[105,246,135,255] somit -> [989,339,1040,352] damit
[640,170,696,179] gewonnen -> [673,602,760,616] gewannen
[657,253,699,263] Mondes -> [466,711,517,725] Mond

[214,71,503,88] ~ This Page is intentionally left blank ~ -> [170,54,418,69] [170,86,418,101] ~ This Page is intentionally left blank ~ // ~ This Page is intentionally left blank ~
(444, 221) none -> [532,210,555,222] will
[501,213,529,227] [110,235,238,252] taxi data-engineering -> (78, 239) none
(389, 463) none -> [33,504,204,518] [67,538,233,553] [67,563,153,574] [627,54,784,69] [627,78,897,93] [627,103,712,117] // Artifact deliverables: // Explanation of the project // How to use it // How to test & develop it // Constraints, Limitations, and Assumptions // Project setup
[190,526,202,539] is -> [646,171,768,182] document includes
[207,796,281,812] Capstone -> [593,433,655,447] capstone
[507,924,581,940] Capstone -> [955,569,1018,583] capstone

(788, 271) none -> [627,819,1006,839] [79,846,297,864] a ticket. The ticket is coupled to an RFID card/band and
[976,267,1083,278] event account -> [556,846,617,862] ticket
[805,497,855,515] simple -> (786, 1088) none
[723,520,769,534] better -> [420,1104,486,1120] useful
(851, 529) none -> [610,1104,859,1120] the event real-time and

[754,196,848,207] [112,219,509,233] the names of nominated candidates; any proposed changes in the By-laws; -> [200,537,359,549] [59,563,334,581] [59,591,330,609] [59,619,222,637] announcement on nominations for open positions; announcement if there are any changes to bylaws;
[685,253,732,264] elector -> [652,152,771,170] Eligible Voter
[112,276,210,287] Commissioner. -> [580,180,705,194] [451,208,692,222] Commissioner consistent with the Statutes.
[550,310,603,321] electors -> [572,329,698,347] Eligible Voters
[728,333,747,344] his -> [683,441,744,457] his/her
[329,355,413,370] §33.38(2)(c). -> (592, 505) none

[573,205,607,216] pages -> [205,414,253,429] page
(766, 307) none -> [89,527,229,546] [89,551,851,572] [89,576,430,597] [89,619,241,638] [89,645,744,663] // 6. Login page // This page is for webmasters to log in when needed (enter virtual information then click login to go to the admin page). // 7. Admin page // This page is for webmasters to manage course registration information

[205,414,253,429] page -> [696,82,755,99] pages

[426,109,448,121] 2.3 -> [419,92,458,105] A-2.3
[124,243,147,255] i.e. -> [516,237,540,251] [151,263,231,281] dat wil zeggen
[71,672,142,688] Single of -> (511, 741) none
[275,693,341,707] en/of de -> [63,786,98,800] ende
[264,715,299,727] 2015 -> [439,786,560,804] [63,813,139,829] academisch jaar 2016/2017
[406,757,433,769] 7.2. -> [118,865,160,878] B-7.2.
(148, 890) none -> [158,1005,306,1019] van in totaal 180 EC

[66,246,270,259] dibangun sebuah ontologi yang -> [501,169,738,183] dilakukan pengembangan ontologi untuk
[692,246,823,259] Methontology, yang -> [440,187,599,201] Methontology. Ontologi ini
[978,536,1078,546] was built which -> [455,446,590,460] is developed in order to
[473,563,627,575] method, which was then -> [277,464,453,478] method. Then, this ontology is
|---|
WORK TO COMPLETE
Count up the lines above that include the string "Capstone" and report nothing but that number.

ANSWER TO THIS TASK
2